Hay partidos, como la final de Roland Garros 2025, que incorporan, después de la euforia por lo que has visto, una pequeña sensación de tristeza. ¿Volveremos a ver algo igual? ¿Será posible ir aún más allá? ¿Se puede jugar mejor al tenis? La respuesta es sí, ¿pero cuándo y cuánto? ¿Qué margen deja esta final para que otra pueda considerarse mejor?
Del mismo modo que el ser humano puede correr los 100 metros lisos en 9,58 (Usain Bolt, 2009), tenemos tanta seguridad de que algún día ese récord se puede romper como que el ser humano, por mucho que se proponga, no bajará de los nueve segundos en muchas décadas, ni de los ocho en siglos, y aun así se necesitaría una evolución del Sapiens.
Es decir, hay límites, también en el tenis. Y Carlos Alcaraz y Jannik Sinner, en algunos momentos del partido de este domingo, exploraron esas fronteras, las pisaron, amenazaron con cruzarlas en algún momento. Hubo puntos en los que sencillamente no se podía jugar mejor: no se podía pegarle más fuerte a la bola, no se podía ajustarla más a la línea, no se podía ir a más velocidad por tierra batida, no se podía estar más concentrado. Y todo esto, en la central de Roland Garros, durante la final de un Grand Slam a cinco sets, y desfilando por todas las emociones posibles en cinco horas y media para los fans de los dos tenistas, con alternativas hasta en el último set, cuando Sinner parecía doblar la rodilla y de repente se adelantó, y parecía hacer suyo el partido nuevamente.
Tuvo la final, por tener, hasta el regreso mitológico del héroe cuando, en el cuarto set, Sinner tuvo tres bolas de partido (0-40) con ya dos sets arriba. Es decir, victoria por liquidación de un tipo que en París este año no había perdido ningún set. ¿Mejor que Wimbledon 2008, Nadal-Federer? ¿Mejor que Wimbledon 1980, Borg-McEnroe? Para gustos. Pero sí: este ritmo no es el de entonces, ni esta fuerza, ni esta velocidad. Es pura evolución. El tenis ha entrado en una dimensión nueva este domingo y lo ha hecho de la mano de sus dos mejores apóstoles, dos chicos de 22 y 23 años que ofrecieron un espectáculo sublime.

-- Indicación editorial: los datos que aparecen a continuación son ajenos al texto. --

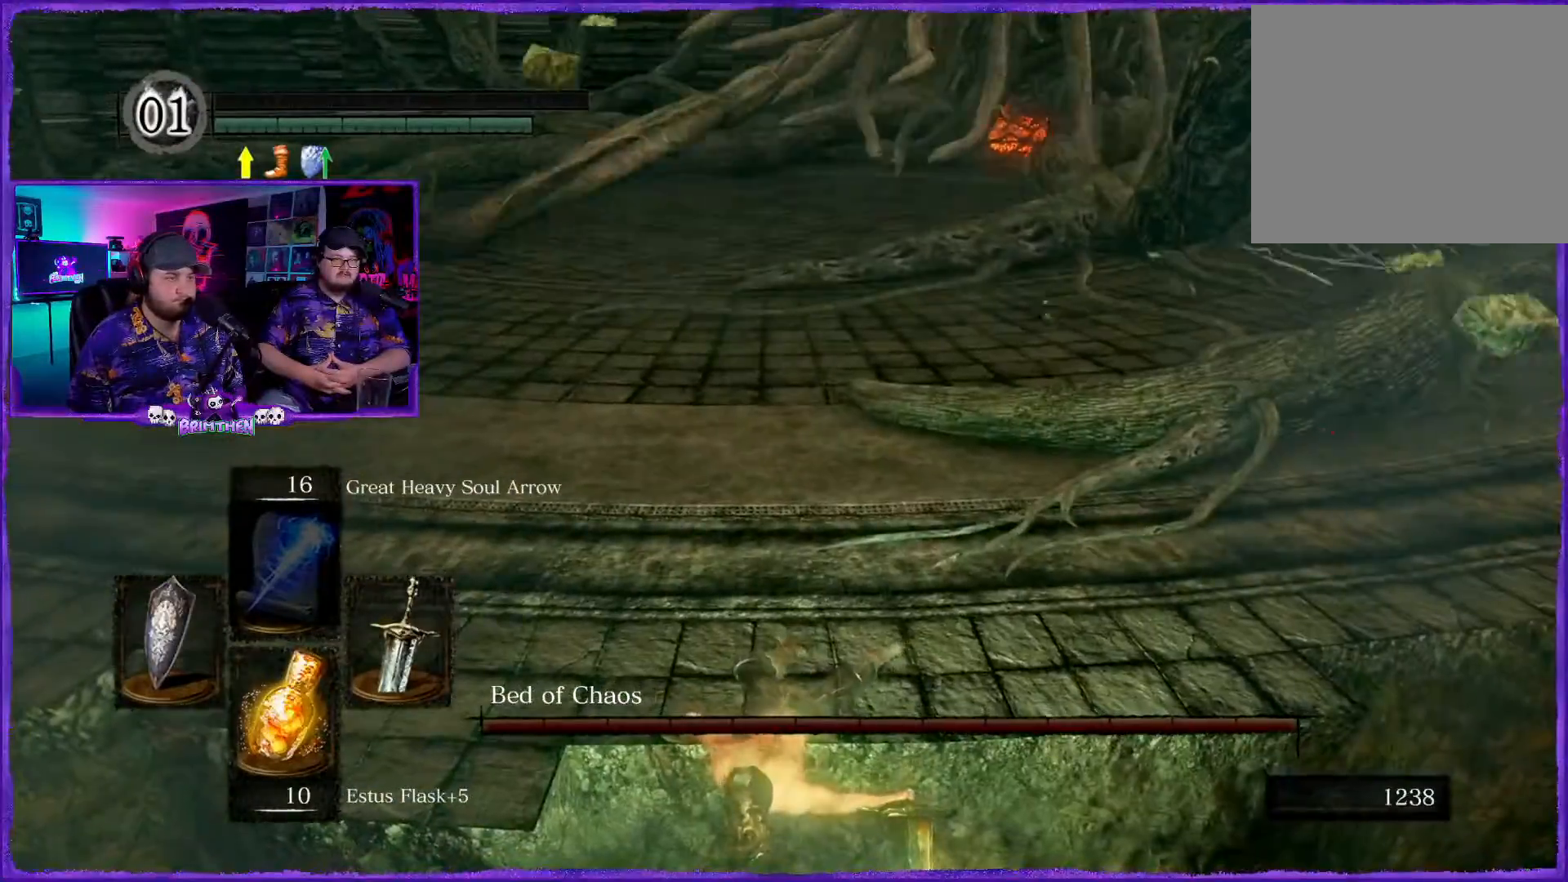
{"buttons": [], "left_stick": "up-left", "right_stick": "center", "events": [[233, "left_stick", "up-left"], [350, "SQUARE", "down"], [433, "SQUARE", "up"]]}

Algo más: el miedo que dio Sinner en algunos tramos de partido y por qué era preferible, por el bien de la especie, que ganase Alcaraz. El italiano fue una máquina no casi perfecta, sino perfecta en muchos juegos. Llegaba a todo, lo golpeaba todo y lo ajustaba todo. Había algo ahí de inteligencia artificial en evolución suprema. Y cuando se enfrentan alguien que no falla nunca y otro que falla a veces, hay que ir siempre con el que falla a veces. El error (el ensayo-error más bien) nos hace únicos. Alcaraz empezó a variar: bolas cortas para traerlo a la red, bolas largas para prepararle una dejada, ángulos para cansarle las piernas. Y cuando uno tiene tal variedad de recursos y juega tanto la cabeza, se expone y falla más. Sinner, imperturbable, cañoneaba y corría la pista como una máquina procedente del futuro que vino a olisquearlo todo y a todo llevárselo por delante. Alcaraz representaba de alguna manera la resistencia del ser humano a que las cosas sean perfectas siempre, la necesidad que tiene el ser humano de avanzar curioseando, probando, divirtiéndose: jugar al tenis como uno juega en la vida, estrellándose de vez en cuando, saltando en los charcos, pasárselo bien y hacer pasárselo bien a los demás.
Que no vaya esto en detrimento de Sinner. Tipo espectacular, por otro lado. Corrigió al juez de silla una bola que dio mala de Alcaraz, y a él le “robaron” un saque malo de Alcaraz que ni el juez de silla ni el línea vieron, y eso que era un punto importantísimo que finalmente perdió. Su tenis, por lo demás, es tan perfecto que asusta. Pero es más monocorde que el de Alcaraz, es más seguro, tiene menos colores en la paleta. La victoria de Carlos Alcaraz este domingo, una de las más importantes victorias de la historia del deporte español (y será que no está alto el listón en el tenis, Rafa), es también la victoria de la aventura, de lo inesperado, de la sorpresa. De un tenis divertido y expuesto, más vulnerable, pero también, cuando llega la velocidad de crucero, un tenis ganador que pone a temblar a la gente de pura felicidad.